**BRIEF**
Your answer should be every line with the word "none", copied from the data below.

-------

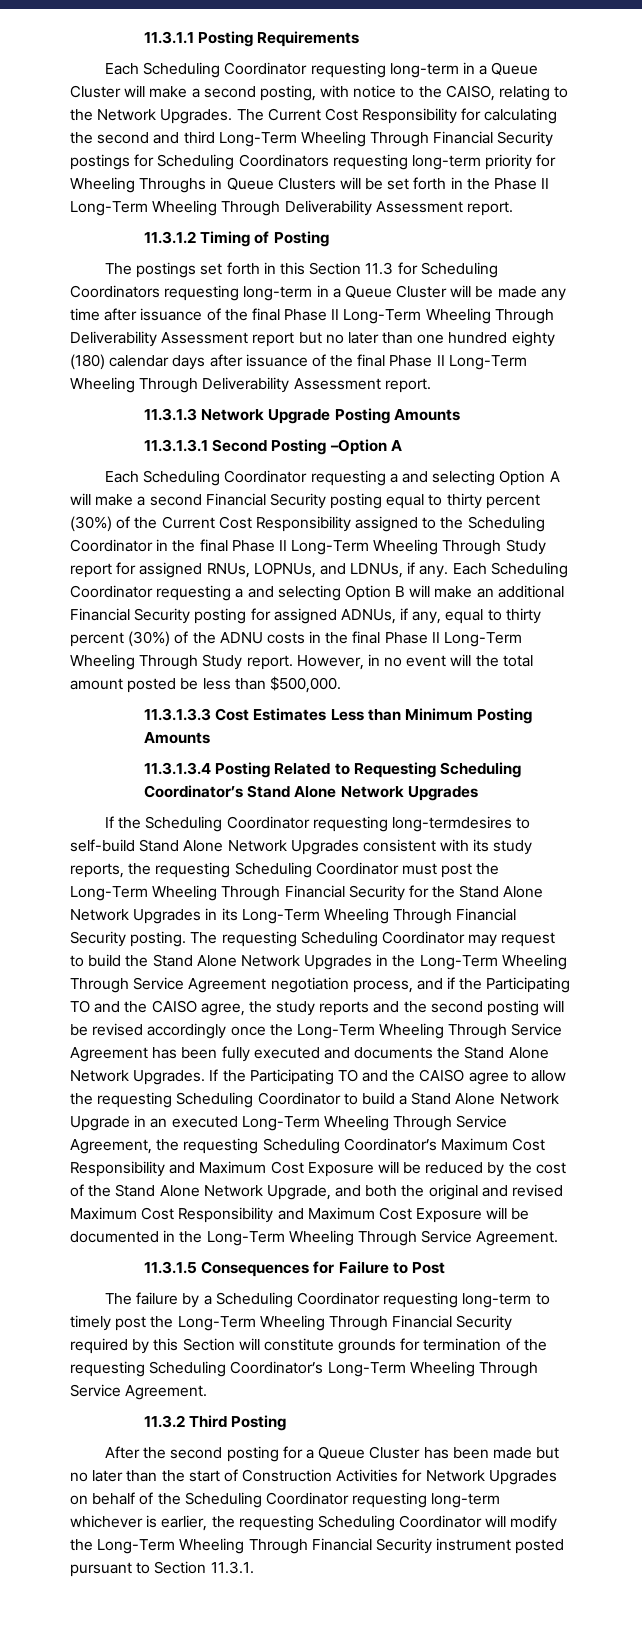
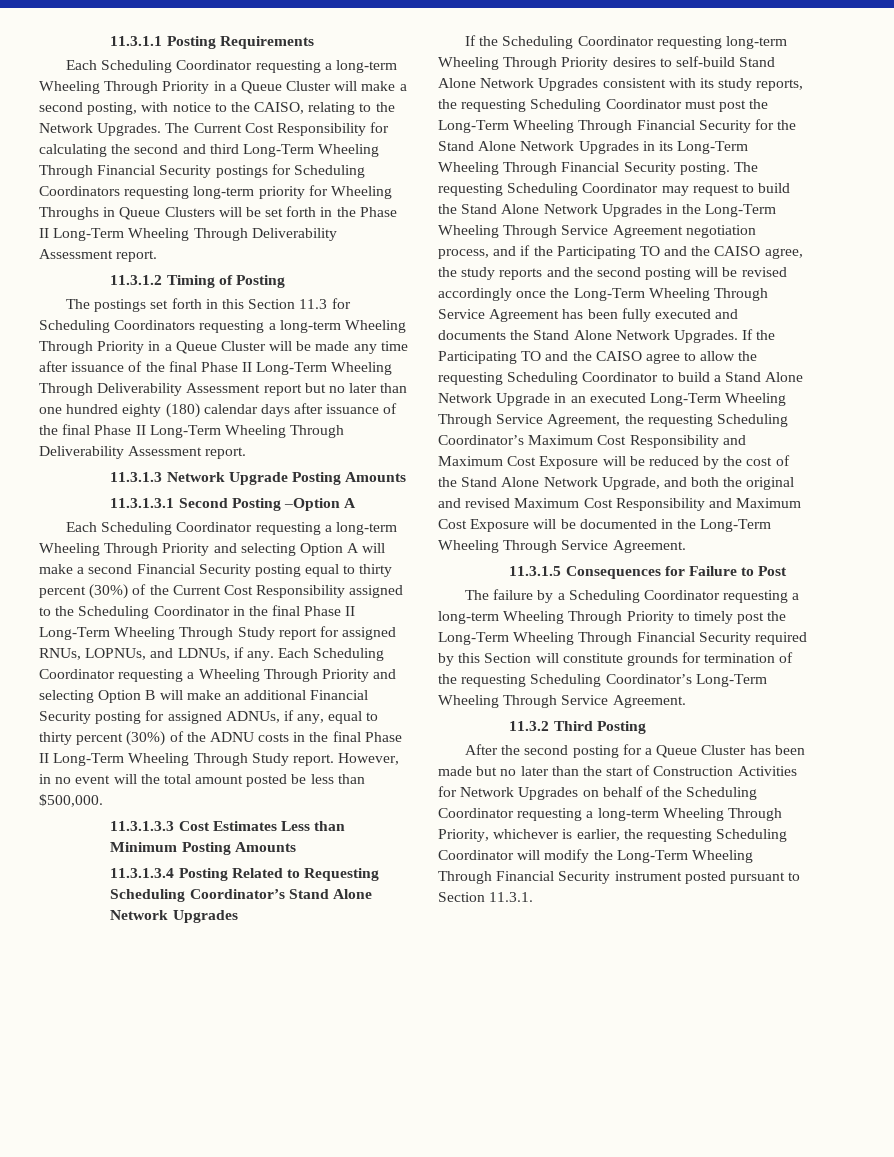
[389,63,459,78] long-term -> [324,60,397,73] [39,81,210,94] a long-term Wheeling Through Priority
[243,286,313,301] long-term -> [268,320,406,333] [39,341,145,354] a long-term Wheeling Through Priority
(398, 478) none -> [335,522,397,535] [39,543,210,556] long-term Wheeling Through Priority
(244, 593) none -> [198,669,369,682] Wheeling Through Priority
[392,816,513,832] long-termdesires -> [725,36,787,49] [438,57,656,70] long-term Wheeling Through Priority desires
[462,1293,532,1308] long-term -> [792,593,800,600] [438,611,674,624] a long-term Wheeling Through Priority
[431,1493,501,1508] long-term -> [586,808,782,821] [438,829,489,842] a long-term Wheeling Through Priority,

-------

**SOLUTION TO THIS TASK**
(398, 478) none -> [335,522,397,535] [39,543,210,556] long-term Wheeling Through Priority
(244, 593) none -> [198,669,369,682] Wheeling Through Priority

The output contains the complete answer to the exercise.